Wie im Juni angekündigt, ergreift Finanzminister Ueli Maurer (67) Schutzmassnahmen für die Schweizer Börse. Das ist nötig, weil die EU nicht gewillt ist, den Schweizer Börsen unbefristet zu bestätigen, dass ihre Regulierung gleichwertig mit derjenigen der EU-Börsen ist. Wie sieht dieser Plan aus? Warum ist er nötig? Und was sind seine Folgen? BLICK bringt Licht in den Finanzdschungel!
Warum muss der Bundesrat die Schweizer Börsen schützen?
Weil die EU ihnen die unbefristete Gleichwertigkeitsanerkennung verwehrt. Bis Ende Jahr gilt die Anerkennung für unsere Börsen noch. Aber bis jetzt hat Brüssel diese Frist nicht verlängert. Was technisch unbegründet ist, denn die Schweizer Börsen erfüllen alle Kriterien.
Und warum gibt es dann die Anerkennung nicht?
Brüssel will uns piesacken – weil der Bundesrat sich nicht überwinden kann, den fertig verhandelten Rahmenvertrag mit der EU zu unterschreiben. Der Vertrag hat nämlich Klauseln drin, die in der Schweiz nicht mehrheitsfähig sind. Beispielsweise soll unser Lohnschutz gelockert werden, aber auch die Unionsbürgerrichtline und der Angriff auf die Staatsbeihilfen fänden kaum eine Mehrheit in unserem Land. BLICK hat das Problem mit dem Rahmenvertrag hier erklärt.

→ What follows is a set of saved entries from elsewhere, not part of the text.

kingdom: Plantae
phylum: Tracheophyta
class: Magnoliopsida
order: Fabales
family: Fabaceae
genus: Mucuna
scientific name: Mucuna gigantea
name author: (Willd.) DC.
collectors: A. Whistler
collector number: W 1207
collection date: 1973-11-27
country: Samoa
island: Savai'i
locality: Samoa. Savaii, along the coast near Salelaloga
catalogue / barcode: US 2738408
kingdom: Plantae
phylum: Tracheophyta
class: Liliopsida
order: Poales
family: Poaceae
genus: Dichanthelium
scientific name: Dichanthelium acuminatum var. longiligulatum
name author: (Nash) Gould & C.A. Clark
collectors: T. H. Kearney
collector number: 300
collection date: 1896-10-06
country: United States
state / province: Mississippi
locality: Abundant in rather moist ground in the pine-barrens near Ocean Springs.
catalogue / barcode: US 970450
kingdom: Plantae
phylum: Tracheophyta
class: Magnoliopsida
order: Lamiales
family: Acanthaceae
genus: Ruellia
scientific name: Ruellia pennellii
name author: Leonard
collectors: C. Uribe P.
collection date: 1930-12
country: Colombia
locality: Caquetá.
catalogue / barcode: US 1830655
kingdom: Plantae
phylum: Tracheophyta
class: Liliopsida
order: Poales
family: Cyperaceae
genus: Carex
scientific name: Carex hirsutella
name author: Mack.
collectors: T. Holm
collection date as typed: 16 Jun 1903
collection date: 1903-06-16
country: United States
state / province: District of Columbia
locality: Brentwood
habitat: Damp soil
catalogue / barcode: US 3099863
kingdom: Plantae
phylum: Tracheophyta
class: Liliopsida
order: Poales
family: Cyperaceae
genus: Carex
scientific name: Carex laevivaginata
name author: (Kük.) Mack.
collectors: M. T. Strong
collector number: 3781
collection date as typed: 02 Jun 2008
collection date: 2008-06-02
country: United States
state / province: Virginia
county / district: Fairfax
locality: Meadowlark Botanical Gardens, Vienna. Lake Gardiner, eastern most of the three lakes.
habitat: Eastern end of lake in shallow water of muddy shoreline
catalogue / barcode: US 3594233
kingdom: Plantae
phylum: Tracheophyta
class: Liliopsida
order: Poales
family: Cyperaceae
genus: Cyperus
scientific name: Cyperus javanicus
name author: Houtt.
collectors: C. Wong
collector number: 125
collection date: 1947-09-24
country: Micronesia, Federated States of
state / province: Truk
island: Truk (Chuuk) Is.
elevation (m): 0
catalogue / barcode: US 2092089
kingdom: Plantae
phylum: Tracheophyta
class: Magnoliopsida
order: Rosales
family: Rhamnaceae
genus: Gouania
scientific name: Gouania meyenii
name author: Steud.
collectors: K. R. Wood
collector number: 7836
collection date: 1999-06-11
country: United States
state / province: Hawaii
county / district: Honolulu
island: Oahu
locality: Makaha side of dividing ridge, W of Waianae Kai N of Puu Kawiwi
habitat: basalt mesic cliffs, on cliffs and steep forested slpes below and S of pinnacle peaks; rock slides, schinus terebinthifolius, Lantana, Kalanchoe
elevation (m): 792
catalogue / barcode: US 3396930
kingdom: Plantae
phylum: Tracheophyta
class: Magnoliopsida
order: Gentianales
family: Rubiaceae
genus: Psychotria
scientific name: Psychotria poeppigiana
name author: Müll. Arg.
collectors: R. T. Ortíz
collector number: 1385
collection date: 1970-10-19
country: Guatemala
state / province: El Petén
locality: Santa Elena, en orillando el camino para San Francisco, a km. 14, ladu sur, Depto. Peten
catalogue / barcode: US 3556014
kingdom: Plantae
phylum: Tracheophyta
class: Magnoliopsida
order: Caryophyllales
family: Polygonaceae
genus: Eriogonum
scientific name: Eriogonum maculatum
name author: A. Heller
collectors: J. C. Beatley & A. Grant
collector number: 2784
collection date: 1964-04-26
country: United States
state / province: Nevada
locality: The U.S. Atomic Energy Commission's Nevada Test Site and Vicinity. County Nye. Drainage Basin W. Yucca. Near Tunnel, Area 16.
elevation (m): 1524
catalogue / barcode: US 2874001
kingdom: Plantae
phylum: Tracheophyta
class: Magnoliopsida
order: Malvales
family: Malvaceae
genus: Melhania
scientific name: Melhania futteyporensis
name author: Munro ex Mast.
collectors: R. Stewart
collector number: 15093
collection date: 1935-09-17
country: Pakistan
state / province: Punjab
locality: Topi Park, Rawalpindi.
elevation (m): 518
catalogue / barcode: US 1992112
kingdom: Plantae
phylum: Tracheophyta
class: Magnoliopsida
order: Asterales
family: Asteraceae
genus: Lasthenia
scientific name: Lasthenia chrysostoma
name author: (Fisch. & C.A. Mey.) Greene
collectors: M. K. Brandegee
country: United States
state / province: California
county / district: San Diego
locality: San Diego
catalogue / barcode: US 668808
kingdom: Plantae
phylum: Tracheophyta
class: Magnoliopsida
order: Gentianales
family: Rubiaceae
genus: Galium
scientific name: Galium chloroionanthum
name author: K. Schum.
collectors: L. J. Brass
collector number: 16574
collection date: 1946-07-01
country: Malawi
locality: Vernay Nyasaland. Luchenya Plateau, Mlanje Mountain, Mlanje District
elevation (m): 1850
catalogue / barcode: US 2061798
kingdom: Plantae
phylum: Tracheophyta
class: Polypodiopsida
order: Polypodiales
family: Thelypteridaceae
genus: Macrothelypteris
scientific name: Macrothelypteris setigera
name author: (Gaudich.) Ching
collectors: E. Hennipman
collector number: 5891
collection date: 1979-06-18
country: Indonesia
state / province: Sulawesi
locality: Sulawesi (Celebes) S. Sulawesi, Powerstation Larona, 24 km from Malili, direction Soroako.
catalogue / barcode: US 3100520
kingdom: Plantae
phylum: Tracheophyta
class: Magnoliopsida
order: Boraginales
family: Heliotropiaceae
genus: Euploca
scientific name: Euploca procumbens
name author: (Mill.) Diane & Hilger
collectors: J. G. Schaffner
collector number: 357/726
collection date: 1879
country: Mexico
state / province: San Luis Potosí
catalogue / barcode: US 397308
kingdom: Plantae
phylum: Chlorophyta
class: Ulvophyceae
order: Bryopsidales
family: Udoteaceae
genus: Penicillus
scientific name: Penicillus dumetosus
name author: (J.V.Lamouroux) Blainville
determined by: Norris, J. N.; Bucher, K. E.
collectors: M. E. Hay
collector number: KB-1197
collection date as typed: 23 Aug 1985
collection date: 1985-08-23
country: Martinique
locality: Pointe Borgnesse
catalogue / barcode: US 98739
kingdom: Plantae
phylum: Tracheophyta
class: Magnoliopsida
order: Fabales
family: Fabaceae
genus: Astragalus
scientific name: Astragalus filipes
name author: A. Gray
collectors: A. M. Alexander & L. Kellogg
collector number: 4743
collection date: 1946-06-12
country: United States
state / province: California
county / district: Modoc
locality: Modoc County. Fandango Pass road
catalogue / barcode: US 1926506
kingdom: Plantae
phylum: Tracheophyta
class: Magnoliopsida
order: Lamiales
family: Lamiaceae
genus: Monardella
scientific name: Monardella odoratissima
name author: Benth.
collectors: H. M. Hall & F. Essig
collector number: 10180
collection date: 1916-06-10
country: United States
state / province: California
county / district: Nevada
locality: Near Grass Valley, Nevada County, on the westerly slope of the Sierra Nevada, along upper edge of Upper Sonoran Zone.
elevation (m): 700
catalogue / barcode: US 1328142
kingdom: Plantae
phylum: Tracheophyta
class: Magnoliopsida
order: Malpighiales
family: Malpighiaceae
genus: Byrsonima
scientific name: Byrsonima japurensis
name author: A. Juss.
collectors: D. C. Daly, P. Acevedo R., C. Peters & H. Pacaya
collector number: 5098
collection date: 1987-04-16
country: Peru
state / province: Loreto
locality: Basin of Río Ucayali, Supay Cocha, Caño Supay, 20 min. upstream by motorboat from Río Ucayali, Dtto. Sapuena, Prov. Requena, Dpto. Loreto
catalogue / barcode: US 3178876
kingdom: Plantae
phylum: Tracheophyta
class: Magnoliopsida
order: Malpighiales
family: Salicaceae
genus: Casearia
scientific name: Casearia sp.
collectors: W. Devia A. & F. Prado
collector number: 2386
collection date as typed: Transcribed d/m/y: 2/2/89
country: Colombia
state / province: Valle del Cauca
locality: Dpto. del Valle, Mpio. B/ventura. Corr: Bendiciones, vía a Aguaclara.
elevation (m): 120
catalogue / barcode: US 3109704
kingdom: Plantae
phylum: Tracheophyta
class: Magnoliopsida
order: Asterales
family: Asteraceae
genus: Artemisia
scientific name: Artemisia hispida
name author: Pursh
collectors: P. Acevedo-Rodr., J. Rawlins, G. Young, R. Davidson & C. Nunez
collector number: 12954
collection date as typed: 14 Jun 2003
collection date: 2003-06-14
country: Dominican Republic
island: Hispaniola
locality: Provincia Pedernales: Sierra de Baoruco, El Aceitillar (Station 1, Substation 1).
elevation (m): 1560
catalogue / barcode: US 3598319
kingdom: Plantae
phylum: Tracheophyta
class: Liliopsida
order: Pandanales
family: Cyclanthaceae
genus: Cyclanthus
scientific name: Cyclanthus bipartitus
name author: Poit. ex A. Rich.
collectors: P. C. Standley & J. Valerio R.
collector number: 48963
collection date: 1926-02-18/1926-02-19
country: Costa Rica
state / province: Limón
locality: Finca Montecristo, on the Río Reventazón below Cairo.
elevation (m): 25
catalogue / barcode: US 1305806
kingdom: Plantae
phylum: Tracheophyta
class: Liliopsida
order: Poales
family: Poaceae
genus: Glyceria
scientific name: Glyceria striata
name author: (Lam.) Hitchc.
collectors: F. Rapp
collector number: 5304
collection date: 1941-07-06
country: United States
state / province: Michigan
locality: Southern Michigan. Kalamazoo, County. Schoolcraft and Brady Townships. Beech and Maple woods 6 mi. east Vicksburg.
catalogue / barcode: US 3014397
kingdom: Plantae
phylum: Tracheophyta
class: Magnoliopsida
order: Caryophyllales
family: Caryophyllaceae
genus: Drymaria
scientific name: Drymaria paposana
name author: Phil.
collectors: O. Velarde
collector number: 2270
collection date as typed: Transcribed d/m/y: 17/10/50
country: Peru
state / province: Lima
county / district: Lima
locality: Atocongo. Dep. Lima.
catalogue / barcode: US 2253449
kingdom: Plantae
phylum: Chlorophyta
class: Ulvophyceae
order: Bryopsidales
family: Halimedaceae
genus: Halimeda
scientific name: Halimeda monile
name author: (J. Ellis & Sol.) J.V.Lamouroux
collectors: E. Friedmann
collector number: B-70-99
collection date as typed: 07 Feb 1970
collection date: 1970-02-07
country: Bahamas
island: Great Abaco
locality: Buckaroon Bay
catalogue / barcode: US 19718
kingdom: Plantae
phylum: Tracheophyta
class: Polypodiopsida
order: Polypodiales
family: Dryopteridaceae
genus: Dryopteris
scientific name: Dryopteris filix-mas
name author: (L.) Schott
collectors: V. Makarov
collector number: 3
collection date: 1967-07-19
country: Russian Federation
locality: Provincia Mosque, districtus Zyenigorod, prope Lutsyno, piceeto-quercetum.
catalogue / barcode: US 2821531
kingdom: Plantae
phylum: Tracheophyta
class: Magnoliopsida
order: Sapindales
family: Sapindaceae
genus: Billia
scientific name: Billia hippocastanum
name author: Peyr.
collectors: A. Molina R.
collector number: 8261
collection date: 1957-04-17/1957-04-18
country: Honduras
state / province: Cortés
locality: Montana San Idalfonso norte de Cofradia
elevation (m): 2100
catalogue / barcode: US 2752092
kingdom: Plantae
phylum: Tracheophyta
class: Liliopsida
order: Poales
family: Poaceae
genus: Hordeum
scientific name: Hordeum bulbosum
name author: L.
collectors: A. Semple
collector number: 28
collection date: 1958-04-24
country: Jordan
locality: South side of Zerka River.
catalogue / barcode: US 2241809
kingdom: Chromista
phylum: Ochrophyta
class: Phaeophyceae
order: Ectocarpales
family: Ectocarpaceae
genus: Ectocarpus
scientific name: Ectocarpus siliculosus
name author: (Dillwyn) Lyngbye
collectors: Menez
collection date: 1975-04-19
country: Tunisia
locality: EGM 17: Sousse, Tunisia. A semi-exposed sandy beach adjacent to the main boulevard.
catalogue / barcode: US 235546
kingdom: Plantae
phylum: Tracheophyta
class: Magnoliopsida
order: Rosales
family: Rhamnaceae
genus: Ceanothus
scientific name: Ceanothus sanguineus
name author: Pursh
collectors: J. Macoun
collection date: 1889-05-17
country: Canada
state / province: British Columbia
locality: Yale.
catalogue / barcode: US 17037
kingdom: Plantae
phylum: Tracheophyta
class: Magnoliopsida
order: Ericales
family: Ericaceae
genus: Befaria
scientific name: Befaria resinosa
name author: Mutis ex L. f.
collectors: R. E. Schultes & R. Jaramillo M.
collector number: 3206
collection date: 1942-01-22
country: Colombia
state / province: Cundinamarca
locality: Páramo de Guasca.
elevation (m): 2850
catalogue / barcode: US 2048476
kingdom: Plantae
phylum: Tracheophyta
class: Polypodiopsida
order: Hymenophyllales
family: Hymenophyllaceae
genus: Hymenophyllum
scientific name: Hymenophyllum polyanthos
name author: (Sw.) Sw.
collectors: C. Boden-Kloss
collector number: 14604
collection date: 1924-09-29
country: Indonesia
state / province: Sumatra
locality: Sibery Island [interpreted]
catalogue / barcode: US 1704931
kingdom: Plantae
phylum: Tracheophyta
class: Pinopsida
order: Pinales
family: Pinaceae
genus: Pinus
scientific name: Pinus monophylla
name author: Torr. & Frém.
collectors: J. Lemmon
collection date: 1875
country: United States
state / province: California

Was bedeutet es, wenn die Schweizer Börse die Anerkennung nicht erhält?
Dann dürfen EU-Banken oder -Wertschriftenhändler Aktien, die an europäischen Börsen gehandelt werden, nicht mehr an der Schweizer Börse kaufen oder verkaufen. Für die Banken ist das kein Problem – sie können auf andere Handelsplätze wie London, Paris oder New York ausweichen. Ein Problem aber haben die Schweizer Börsen: Denn EU-Händler bringen der Schweizer Börse den Grossteil ihres Umsatzes. Keine Anerkennung – kein Geschäft, heisst die einfache Gleichung.
Und was macht der Bundesrat jetzt dagegen?
Einen ziemlich cleveren Schachzug: Sobald Brüssel die Gleichwertigkeit der Schweizer Börse nicht mehr anerkennt, führt Bern eine Anerkennungspflicht für ausländische Börsen ein. Diese Anerkennung würden EU-Handelsplätze aber nicht erhalten. Und so dürften sie nicht mehr mit Schweizer Aktien handeln, wenn diese auch an den Schweizer Börsen gelistet sind. Zwei namhafte Ausnahmen gibt es: Die Börse Stockholm dürfte weiterhin mit ABB-Aktien handeln, weil die Papiere des Industriekonzerns aus historischen Gründen auch dort kotiert sind. Und Lafarge-Holcim-Aktien dürften weiterhin in Paris gehandelt werden.
Und was bringt dieser Plan?
Er hat zwei Effekte: Erstens fällt für die europäischen Börsen ein bisschen was von ihrem Umsatz weg, wenn sie nicht mehr mit Schweizer Aktien handeln dürfen. Richtig wehtun wird es ihnen aber kaum. Aktien von Roche, Nestlé und Co. machen nur etwa drei Prozent ihres Umsatzes aus. Zweitens – und das ist viel interessanter – braucht die Schweizer Börse die Anerkennung der EU mit dem Plan B nicht mehr. Denn die Anerkennung umfasst nur den Handel mit Aktien, die auch an einer EU-Börse gehandelt werden. Und das wäre ja nicht mehr der Fall. Das heisst: EU-Aktienhändler dürften doch wieder an der Schweizer Börse handeln. Mit dem Schachzug setzt Bern Brüssels Drohkulisse schachmatt.
Wie sind die Reaktionen?
Brüssel reagierte im Juni, als Maurer den Plan B vorstellte, offiziell gelassen. Nicht ganz so gnädig war die Reaktion im Inland: «Dieser Plan B kann zum Schuss ins eigene Knie werden», warnte die FDP damals. Man hoffte in der Schweiz bis zum Schluss, das Brüssel die Gleichwertigkeit unbefristet anerkennt und sich nicht auf einen Wirtschaftskampf mit der Schweiz einlässt, mit der sie ja das Rahmenabkommen schliessen will, dass EU-Kommissionspräsident Jean-Claude Juncker (63) noch letzten Herbst als «Freundschaftsvertrag» bezeichnete.